Hey everyone I've been really busy lately and I have also been dealing with my boyfriend being gone for the army. He left June 19 for basic training then he went on to Advanced Individual Training. Anyway he recently got back and he surprised me. He was upset cause he could get me anything for Christmas but I told him that him coming home was all I needed for Christmas. Here is a picture of us seeing each other on family day for basic and the next is of when he surprised me!  I'm very blessed.


----------



## nancy d (Oct 5, 2007)

What a sweet surprise! How long is he home for?


----------



## parkinsonfarms (May 11, 2011)

Yea and I don't know at least til April but he is going to college with me so if he gets into ROTC he will be here for college then he'll be deployed :/


----------



## ksalvagno (Oct 6, 2009)

That is nice that he is home for Christmas.


----------



## parkinsonfarms (May 11, 2011)

Yes! Yes it is! He wasn't suppose to be back til the day after Christmas. At least that's what he told me so he could surprise me!


----------



## Dayna (Aug 16, 2012)

How fabulous! What an adorable couple.


----------



## parkinsonfarms (May 11, 2011)

Aww thank you!!!


----------



## parkinsonfarms (May 11, 2011)

Spending New Years in Branson, MO with my soldier.

Sent from my iPhone using GoatSpot.


----------



## kristinatucker (Jan 3, 2012)

We are out of the Army now but My husband did his basic in MO at Ft. Leonardwood. Not a whole lot there! Loved Branson though! He did his Advanced training in Texas at a tiny little base in San Angelo. We did 5 years at Fort Rucker AL. Welcome to the Army life!


----------



## WhisperingWillowNDG (Jul 20, 2011)

Lol *I* did basic at Ft Leonard Wood!! I joined before meeting my hubby but went to basic after we met. We were stationed at Ft Hood, TX (I was 1st Cab, he was 4th infantry). We both honorably discharged just prior to 9-11. there are a LOT of us "old" military people in the goat world ;-)


----------



## kelebek (Oct 5, 2007)

I did basic at Ft leonardwood in november 2001


----------



## WhisperingWillowNDG (Jul 20, 2011)

I was there in winter of 99. 1st Platoon A Co 82nd Chemical Battalion


----------



## sweetgoats (Oct 18, 2007)

I have to say those surprise home coming are the best. That is priceless

Tell him thank you for his service. My son is in the Air Force. 
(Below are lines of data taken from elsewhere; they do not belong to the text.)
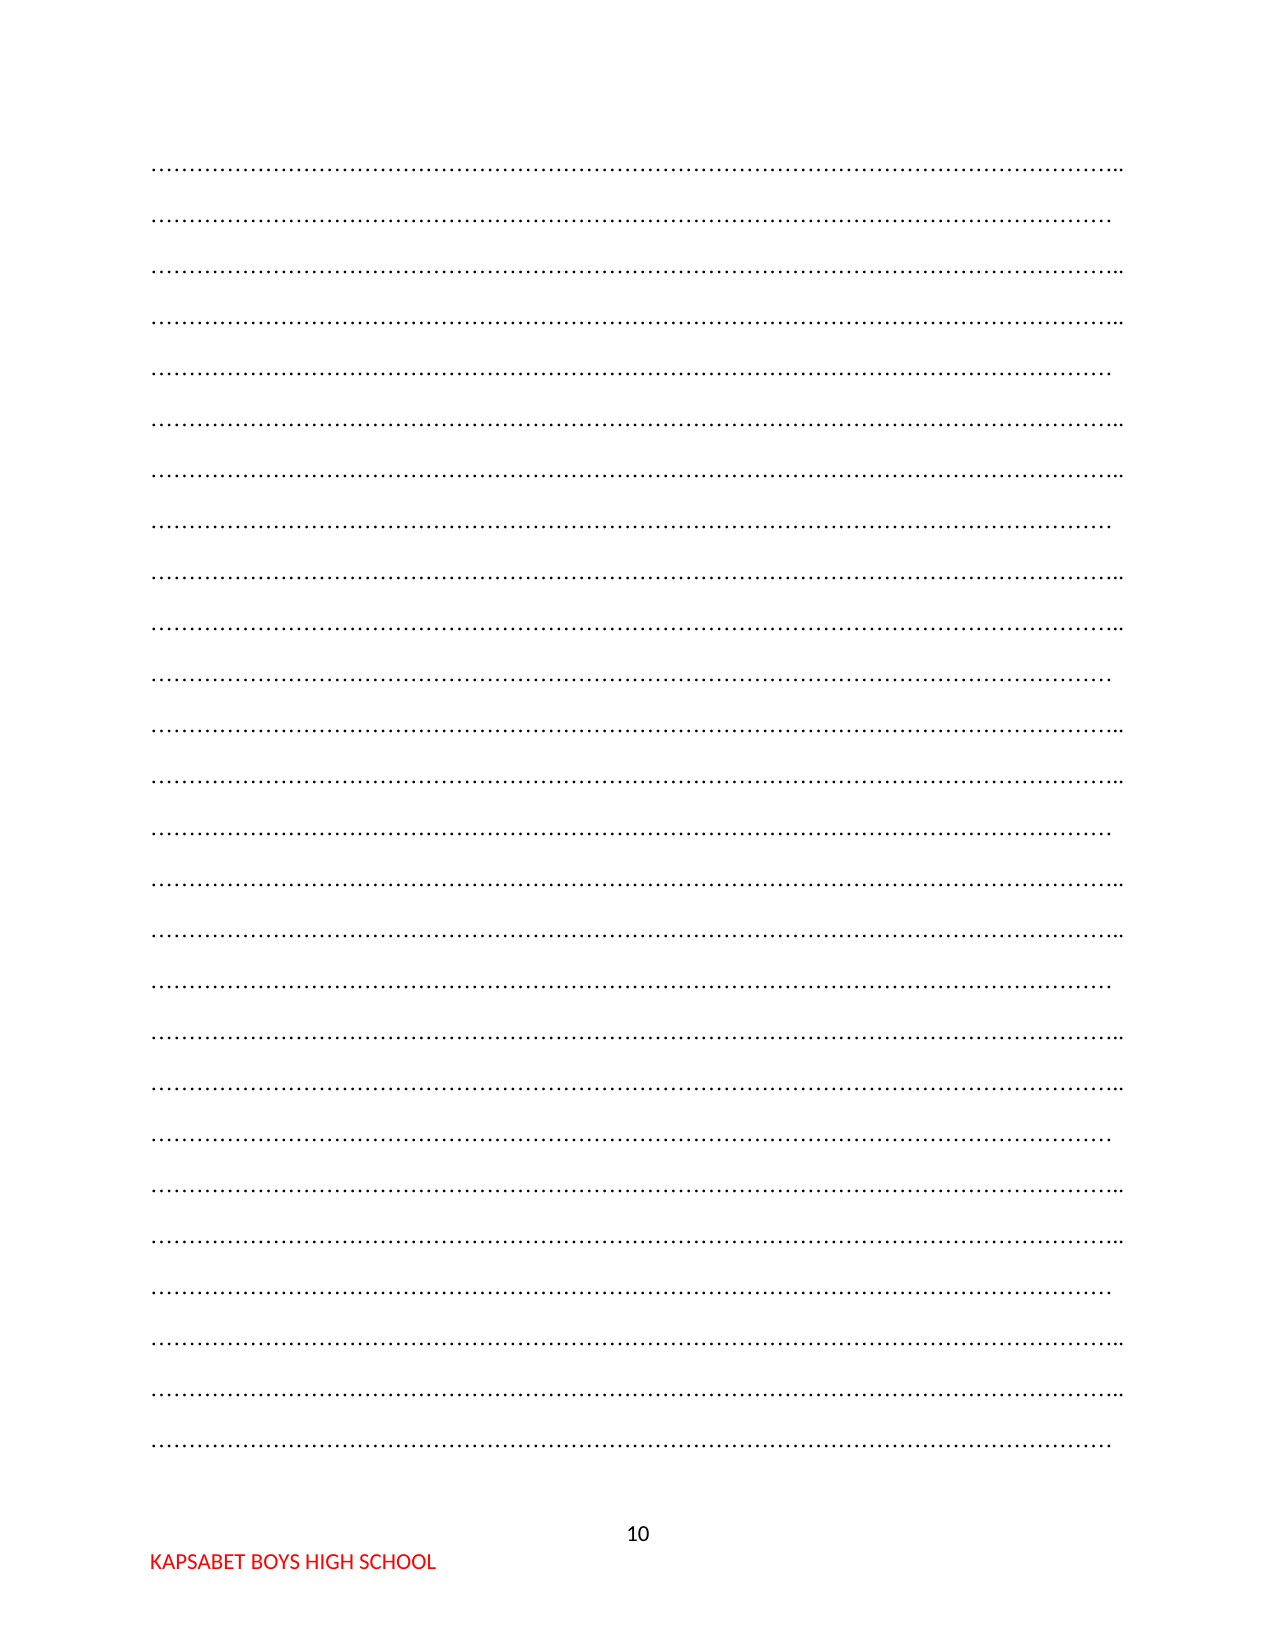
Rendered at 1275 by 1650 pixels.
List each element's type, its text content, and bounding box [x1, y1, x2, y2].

text ……………………………………………………………………………………………………………….. [150, 1018, 1125, 1044]
text ……………………………………………………………………………………………………………….. [150, 1222, 1125, 1248]
text ……………………………………………………………………………………………………………….. [150, 558, 1125, 585]
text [150, 252, 1125, 278]
text ……………………………………………………………………………………………………………….. [150, 711, 1125, 738]
text ……………………………………………………………………………………………………………….. [150, 864, 1125, 891]
text ……………………………………………………………………………………………………………… [150, 813, 1125, 840]
text ……………………………………………………………………………………………………………… [150, 507, 1125, 534]
text ……………………………………………………………………………………………………………….. [150, 1069, 1125, 1095]
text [150, 150, 1125, 176]
text ……………………………………………………………………………………………………………….. [150, 456, 1125, 483]
text ……………………………………………………………………………………………………………… [150, 967, 1125, 993]
text ……………………………………………………………………………………………………………….. [150, 762, 1125, 789]
text ……………………………………………………………………………………………………………….. [150, 1171, 1125, 1197]
text ……………………………………………………………………………………………………………… [150, 660, 1125, 687]
text ……………………………………………………………………………………………………………….. [150, 1324, 1125, 1350]
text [150, 201, 1125, 227]
text ……………………………………………………………………………………………………………… [150, 1120, 1125, 1146]
text ……………………………………………………………………………………………………………….. [150, 609, 1125, 636]
text ……………………………………………………………………………………………………………….. [150, 1375, 1125, 1401]
text ……………………………………………………………………………………………………………….. [150, 405, 1125, 432]
text ……………………………………………………………………………………………………………… [150, 1426, 1125, 1452]
text ……………………………………………………………………………………………………………….. [150, 916, 1125, 942]
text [150, 303, 1125, 329]
text ……………………………………………………………………………………………………………… [150, 1273, 1125, 1299]
text ……………………………………………………………………………………………………………… [150, 354, 1125, 381]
WOW there are a lot of Veterans here. THANK YOU ALSO. :flag::flag::flag:

My hubby was in thew Army as well.


----------



## clearwtrbeach (May 10, 2012)

Very nice pics, I agree him being home is the best present!


----------



## parkinsonfarms (May 11, 2011)

Thanks him and his friend Derek are both in the Army. Derek went to fort benning and Wilem fort Jackson for basic. Wilem went to fort lee for AIT. Derek hasn't gone yet but he will this summer after high school. This is a picture of both of them.
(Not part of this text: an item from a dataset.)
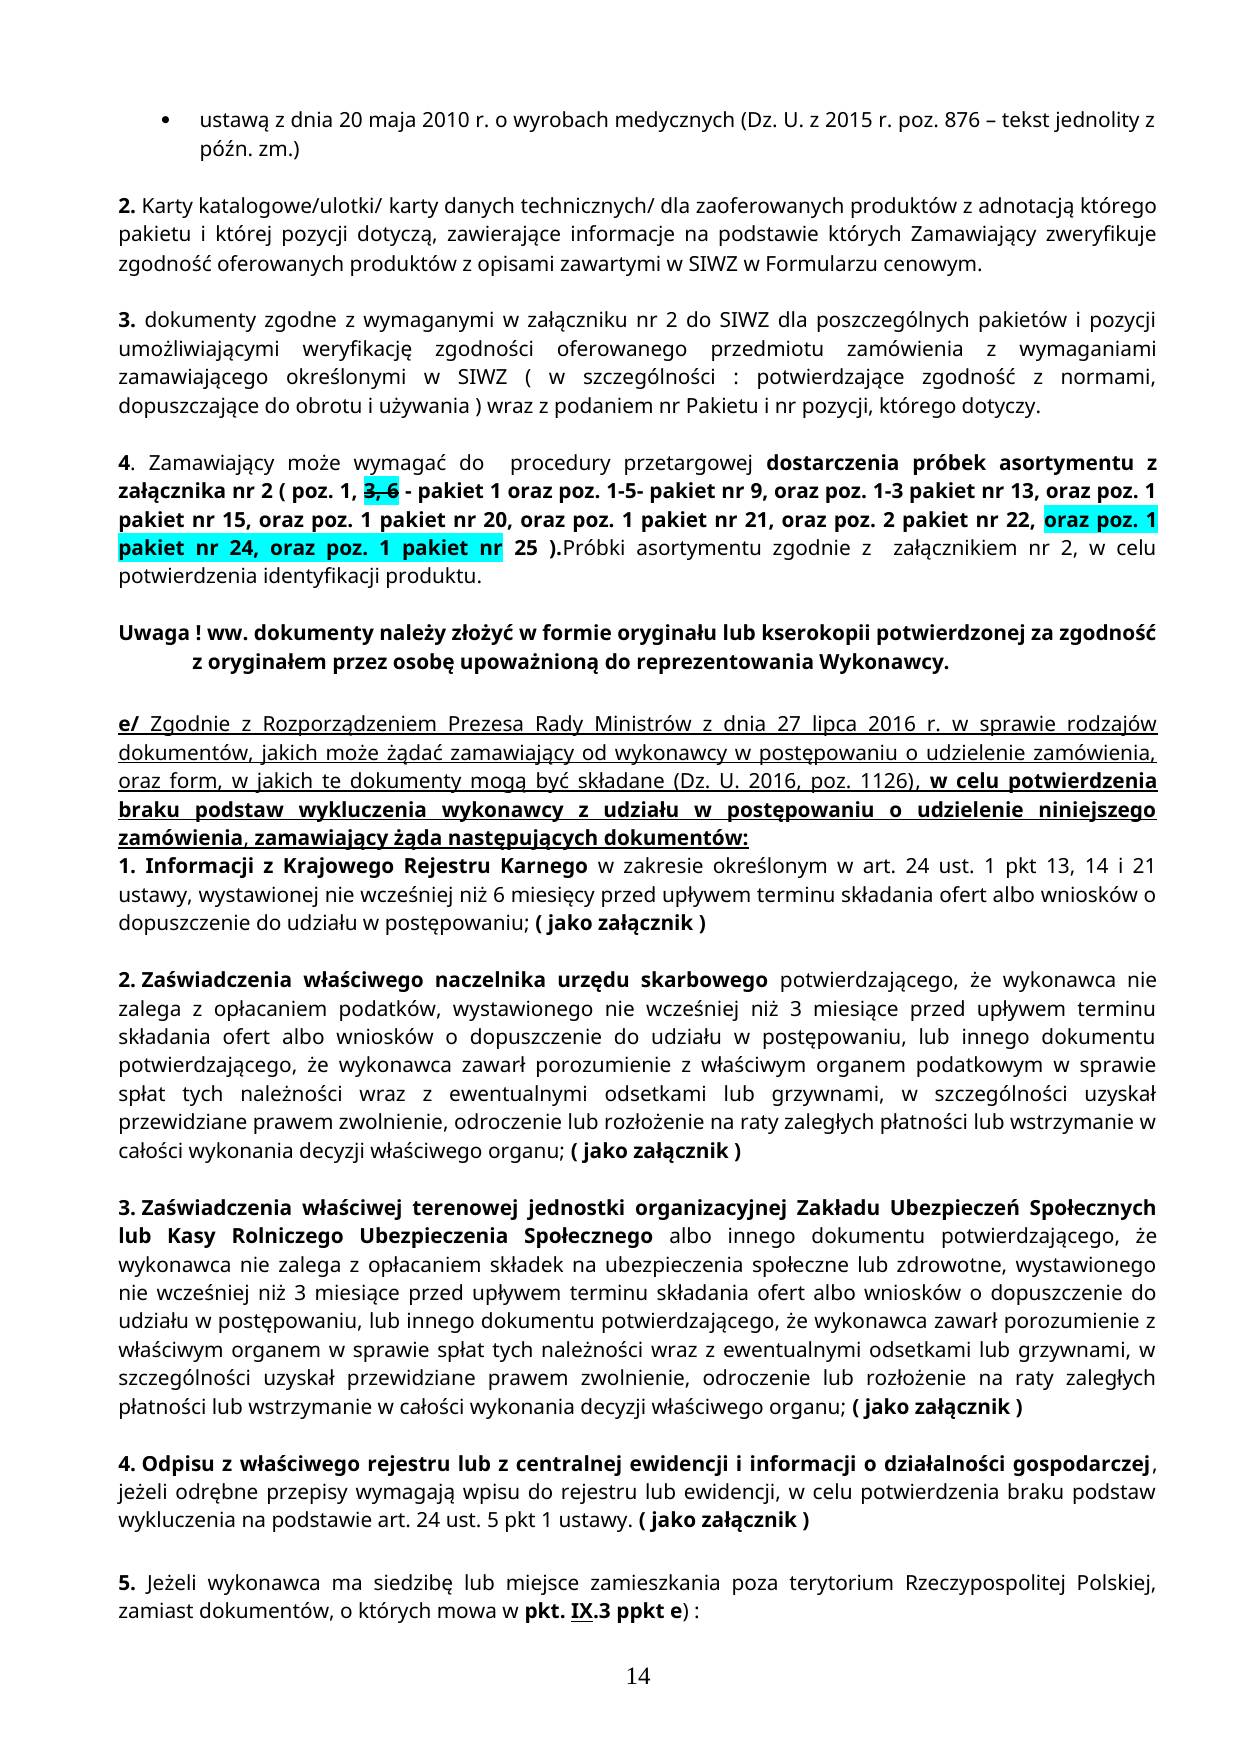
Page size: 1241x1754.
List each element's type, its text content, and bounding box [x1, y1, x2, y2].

Sent from my iPhone using GoatSpot.


----------



## parkinsonfarms (May 11, 2011)

It was a blast spending New Years with my best friend and my boyfriend they both surprised me when the came home.

Sent from my iPhone using GoatSpot.


----------



## Erik_L (Nov 27, 2012)

You two have a lot of support here. I'm an Air Force veteran (1983-1991). Please extend my thanks to him for serving our great country.

Erik_L (goat owner wanna-be) sent this from his iPhone using GoatSpot.


----------



## parkinsonfarms (May 11, 2011)

I will Erik_L.  

Well found more photos. The one with me and him was jan 2 in Branson when we went on the Branson New Years trip. The one with me and the goat is from June 20, 2012. The day after e left for basic. If you notice I have the phone to my head. He got to call and talk to me and I was super happy cause I'd been crying ever since he had left. Hence the dorky smile and the other on was the day he graduated AIT.

Sent from my iPhone using GoatSpot.


----------



## parkinsonfarms (May 11, 2011)

Welp! Drill weekend for Wilem. And I have a winger guard competition. June is going to be lonely. He's gonna be gone from the 8-24 in June :/ oh well it's better than the six months he was gone before

Sent from my iPhone using GoatSpot.


----------